December 14, 20178 yr Last night, I did some math with my kill a watt, and realized my Unraid server with a Sandy Bridge E5-1650 was adding around 12 dollars per month to my electric bill. I had a supermicro MBD-X10SL7-F-O mobe and an i3-4170 not being used, so I swapped motherboards to see what the i3 would draw on average. The flash drive caught on my arm and got bent and destroyed. After figuring out which disk was parity, I reassigned all the drives, and started the array. All went well, and my data was still there. I also learned to keep the USB backup on a disk other than the array. I'm sure none of the drives are assigned to where they used to be other than the parity drive. On the E5, I had 2 drives connected to the motherboard, and 8 on a LSI9211-8i HBA. I figured it'd be easier to just put the HBA into the i3 motherboard. Once all seemed to be running smoothly, I ran a non correcting parity check. I woke up to 39% complete with over 12000 sync errors. I left for work, and started a correcting parity check. I'm currently at work, so I can't provide the diagnostics now. I did download them already however. I looked through the system log, and didn't see any disk errors. How likely is it that between the different motherboards, and different disk assignments, parity errors arose? The two drives not on the HBA are attached to 2 of the motherboard's integrated HBA ports. After the parity is done correcting, If I rerun it and there are no more errors, all should be well correct? Before this, I ran monthly parity checks and had no parity errors ever. I'm currently running 6.4.0-RC15 and was before I destroyed the flash drive. Thanks for help.

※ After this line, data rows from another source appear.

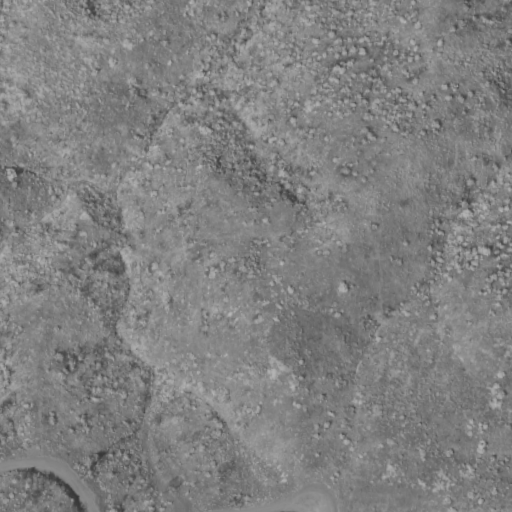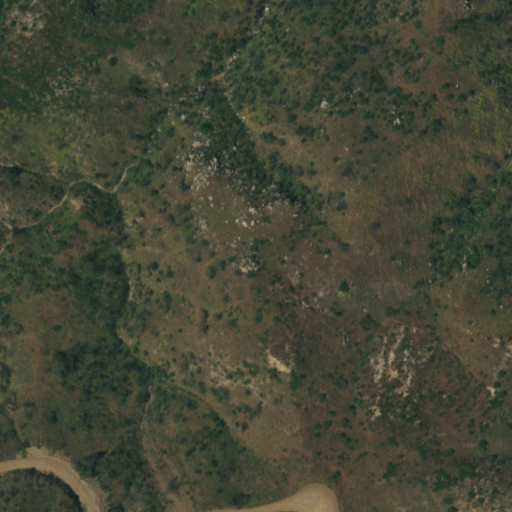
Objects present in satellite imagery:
road: (305, 501)
road: (141, 511)
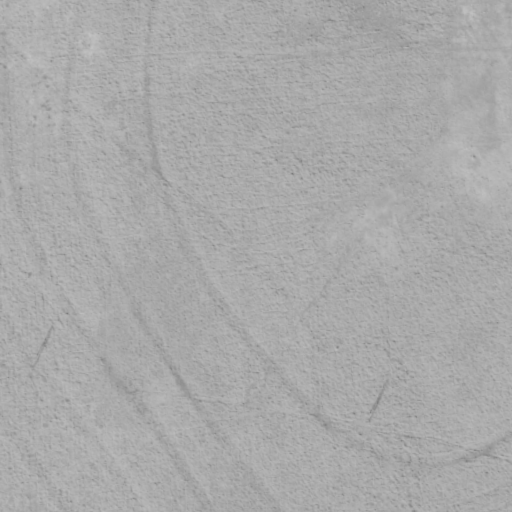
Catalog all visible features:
power tower: (32, 362)
power tower: (365, 418)
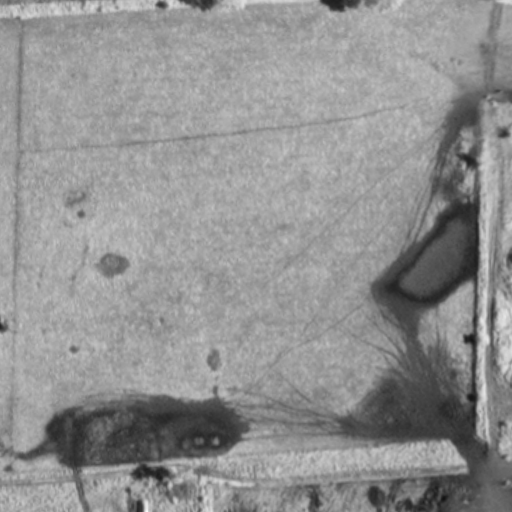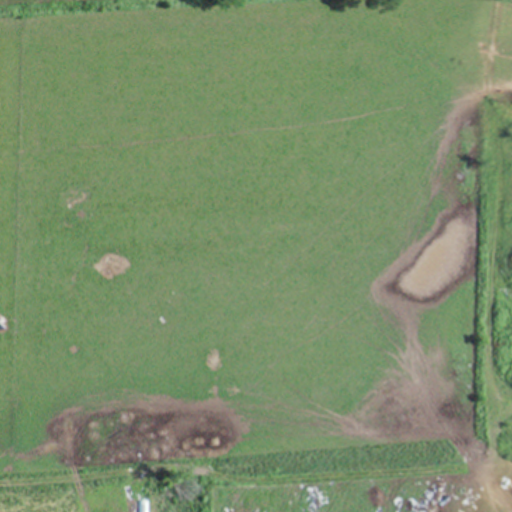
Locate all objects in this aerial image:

December 14, 20178 yr 34 minutes ago, david11129 said: After figuring out which disk was parity, How did you figured which drive was parity? If it was by starting all disks as data disks a few parity sync errors are expected on the 1st check.
December 14, 20178 yr Author 16 minutes ago, johnnie.black said: How did you figured which drive was parity? If it was by starting all disks as data disks a few parity sync errors are expected on the 1st check. That's exactly what I did. I assigned them all as data disks, saw which one was unmountable, did a new config and set the unmountable one to parity. Does 12 thousand or so count as a few though? It was around 40 percent complete when I stopped it, and started a correcting parity check. Edited December 14, 20178 yr by david11129
December 14, 20178 yr Was the parity drive originally assigned as Parity 2 and now assigned as Parity (or vice versa)?
December 14, 20178 yr A little more than I usually see when doing this, usually under 1000, but it's not an absurd value, so if there are no disk related errors in the log I wounld'b be worried, as long a next check is 0 you're probably fine.
December 14, 20178 yr Just now, Squid said: Was the parity drive originally assigned as Parity 2 and now assigned as Parity (or vice versa)? That would cause millions and millions of errors.
December 14, 20178 yr Author I've only ever ran single Parity, and I did not assign parity to parity 2 at all. Thanks everyone for you're help. I'll update if the second parity check has problems.
December 15, 20178 yr Author The parity check finished with around 13000 errors. It's currently running again now. Would it be of any benefit to upload my diagnostics? Or just wait until this check is done?
December 15, 20178 yr Author Looks like we're good so far. I woke up to it being 80 percent done without errors. Thanks for the help! At least now someone will know it's normal to have parity errors due to this.
December 16, 20178 yr If manually mount individual array disks, it's an advantage to mount them read-only.